BBC is producing a new 20 part drama for this holiday season, which is titled, Dickensian. It sounds pretty intriguing, as it will feature various famous Dickensian characters all interacting with each other. Here is a link to the DailyMail article, which has a promotional poster with all of the characters. The ones we’ll all recognize are from A Christmas Carol and Oliver Twist.
Obviously, Dickens remains relevant since the BBC has produced a series based on his characters, which means they think the lure of Dickensian characters will be appealing to people. What I found even more interesting is this article, which features quotes from Dickens’s biographer, Claire Tomalin. In the article, Tomalin claims, “Dickens is very relevant at the moment in England. Because we are producing Dickensian conditions again…The need for food banks, the ending of children’s support from the state, the attack on the health services and the BBC, the universities being commercialised – so many of the things that Dickens fought for and stood for are being attacked. I think he was never so relevant. We miss him.”

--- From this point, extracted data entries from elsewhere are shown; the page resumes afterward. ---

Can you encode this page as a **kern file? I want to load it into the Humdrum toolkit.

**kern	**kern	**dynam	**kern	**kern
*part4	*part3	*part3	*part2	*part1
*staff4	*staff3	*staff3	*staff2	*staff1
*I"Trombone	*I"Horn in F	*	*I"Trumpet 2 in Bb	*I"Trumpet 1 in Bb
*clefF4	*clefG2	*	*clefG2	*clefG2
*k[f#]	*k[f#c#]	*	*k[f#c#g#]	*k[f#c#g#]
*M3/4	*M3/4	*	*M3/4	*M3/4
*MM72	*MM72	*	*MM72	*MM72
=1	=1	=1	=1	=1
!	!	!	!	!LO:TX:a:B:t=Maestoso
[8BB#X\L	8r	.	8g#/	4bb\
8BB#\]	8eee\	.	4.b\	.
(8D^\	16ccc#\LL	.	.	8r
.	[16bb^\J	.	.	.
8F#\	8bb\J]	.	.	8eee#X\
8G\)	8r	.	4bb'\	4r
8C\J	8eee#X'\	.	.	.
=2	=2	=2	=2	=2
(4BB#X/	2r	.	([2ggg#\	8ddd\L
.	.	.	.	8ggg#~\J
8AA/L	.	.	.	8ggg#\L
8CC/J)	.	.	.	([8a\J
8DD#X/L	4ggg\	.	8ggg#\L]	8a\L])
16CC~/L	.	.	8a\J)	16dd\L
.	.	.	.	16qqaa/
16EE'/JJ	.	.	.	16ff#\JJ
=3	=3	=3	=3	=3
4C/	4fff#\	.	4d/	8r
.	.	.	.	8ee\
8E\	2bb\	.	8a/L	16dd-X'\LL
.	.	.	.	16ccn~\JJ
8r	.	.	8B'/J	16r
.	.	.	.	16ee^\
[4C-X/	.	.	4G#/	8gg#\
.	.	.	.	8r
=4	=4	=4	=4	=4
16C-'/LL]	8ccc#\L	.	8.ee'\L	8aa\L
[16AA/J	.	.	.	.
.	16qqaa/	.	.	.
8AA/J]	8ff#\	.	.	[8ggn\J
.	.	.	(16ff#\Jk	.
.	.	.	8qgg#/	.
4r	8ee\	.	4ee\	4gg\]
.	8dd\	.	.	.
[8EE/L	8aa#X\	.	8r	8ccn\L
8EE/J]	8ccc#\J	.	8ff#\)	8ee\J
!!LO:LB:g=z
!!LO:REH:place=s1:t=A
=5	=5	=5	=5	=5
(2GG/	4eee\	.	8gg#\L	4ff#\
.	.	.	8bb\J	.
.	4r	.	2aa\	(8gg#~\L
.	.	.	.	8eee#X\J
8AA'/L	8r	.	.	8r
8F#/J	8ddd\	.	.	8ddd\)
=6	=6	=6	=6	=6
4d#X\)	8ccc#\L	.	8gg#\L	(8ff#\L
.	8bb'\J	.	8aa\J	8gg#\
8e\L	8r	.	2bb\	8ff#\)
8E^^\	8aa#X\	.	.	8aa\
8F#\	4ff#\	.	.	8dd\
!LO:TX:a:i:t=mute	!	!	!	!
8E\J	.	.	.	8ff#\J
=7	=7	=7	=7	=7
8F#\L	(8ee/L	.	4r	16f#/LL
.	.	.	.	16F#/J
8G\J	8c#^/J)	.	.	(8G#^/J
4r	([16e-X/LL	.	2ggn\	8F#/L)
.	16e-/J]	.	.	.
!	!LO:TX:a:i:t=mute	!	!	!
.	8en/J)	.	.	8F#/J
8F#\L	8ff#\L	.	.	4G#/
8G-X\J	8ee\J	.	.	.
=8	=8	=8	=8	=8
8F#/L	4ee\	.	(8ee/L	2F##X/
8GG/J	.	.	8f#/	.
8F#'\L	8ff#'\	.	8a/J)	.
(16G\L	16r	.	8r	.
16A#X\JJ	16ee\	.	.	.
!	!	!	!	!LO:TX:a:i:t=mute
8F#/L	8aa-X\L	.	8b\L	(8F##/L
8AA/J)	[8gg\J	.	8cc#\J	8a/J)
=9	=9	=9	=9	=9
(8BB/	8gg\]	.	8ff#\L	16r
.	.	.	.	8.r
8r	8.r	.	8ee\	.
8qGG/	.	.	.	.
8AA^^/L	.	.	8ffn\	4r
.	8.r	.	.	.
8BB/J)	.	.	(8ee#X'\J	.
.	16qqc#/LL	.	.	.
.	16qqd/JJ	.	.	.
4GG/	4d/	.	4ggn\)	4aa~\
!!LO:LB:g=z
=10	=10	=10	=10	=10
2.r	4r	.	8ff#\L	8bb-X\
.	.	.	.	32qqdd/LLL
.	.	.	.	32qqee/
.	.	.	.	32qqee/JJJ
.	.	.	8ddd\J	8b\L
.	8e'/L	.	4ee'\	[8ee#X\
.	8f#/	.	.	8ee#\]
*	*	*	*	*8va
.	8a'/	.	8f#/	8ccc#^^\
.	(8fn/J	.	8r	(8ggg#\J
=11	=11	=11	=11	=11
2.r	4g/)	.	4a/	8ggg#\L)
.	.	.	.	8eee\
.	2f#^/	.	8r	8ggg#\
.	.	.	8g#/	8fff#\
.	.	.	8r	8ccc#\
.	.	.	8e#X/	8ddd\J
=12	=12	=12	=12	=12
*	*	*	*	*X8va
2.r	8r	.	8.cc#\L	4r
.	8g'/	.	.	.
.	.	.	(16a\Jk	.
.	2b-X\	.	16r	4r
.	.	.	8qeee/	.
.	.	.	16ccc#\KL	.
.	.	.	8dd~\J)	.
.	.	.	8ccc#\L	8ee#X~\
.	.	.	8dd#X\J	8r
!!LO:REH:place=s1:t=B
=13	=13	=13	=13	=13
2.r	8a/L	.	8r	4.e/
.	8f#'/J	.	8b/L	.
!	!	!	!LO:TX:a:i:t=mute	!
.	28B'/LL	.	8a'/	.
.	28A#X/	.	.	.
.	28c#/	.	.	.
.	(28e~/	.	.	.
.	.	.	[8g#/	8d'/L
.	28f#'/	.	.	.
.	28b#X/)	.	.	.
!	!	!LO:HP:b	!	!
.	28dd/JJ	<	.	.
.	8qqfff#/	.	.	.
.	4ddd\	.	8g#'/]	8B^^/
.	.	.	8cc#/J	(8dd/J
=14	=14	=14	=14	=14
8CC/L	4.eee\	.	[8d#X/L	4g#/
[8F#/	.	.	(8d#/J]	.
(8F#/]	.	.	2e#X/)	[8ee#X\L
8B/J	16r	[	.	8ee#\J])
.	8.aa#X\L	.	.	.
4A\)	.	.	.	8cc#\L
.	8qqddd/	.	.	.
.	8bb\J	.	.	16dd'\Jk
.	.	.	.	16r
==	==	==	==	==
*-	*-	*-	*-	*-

In Riley’s blog post, she wondered what social problems Dickens would find relevant today. Tomalin gives her best guess at an answer here. Although her response is more focused on Britain’s problem as a nation, I think a lot of what she says about the current dire conditions of poverty is applicable to us in the United States. As a whole, we tend to dismiss social conditions of historical times as being inherently worse than current times. We like to think we become more progressive as time passes. However, I think Tomalin’s statements have a lot of truth to them. As a current society, we do prioritize some social issues, especially those related to race, gender, and sexuality, that Dickens didn’t emphasize in his novels. However, can we really say conditions and opinions of poverty are much different than they were in Dickens’s time? I think about how people still hold the “poor people are just lazy” sentiment or how there are still so many socioeconomic disparities in healthcare. Tomalin is right in this regard; I would attribute some of Dickens’s continued popularity to the fact that many of these social issues still haven’t been fixed or gone away, even in present day.
To quote A Christmas Carol, “This boy is Ignorance. This girl is Want. Beware them both, and all of their degree, but most of all beware this boy, for on his brow I see that written which is Doom, unless the writing be erased. Deny it!” Dickens’s warning remains as true as ever. We must remain alert to the social injustices of our time and especially ones that aren’t immediately visible, usually concerning those who often don’t get a voice in mainstream media.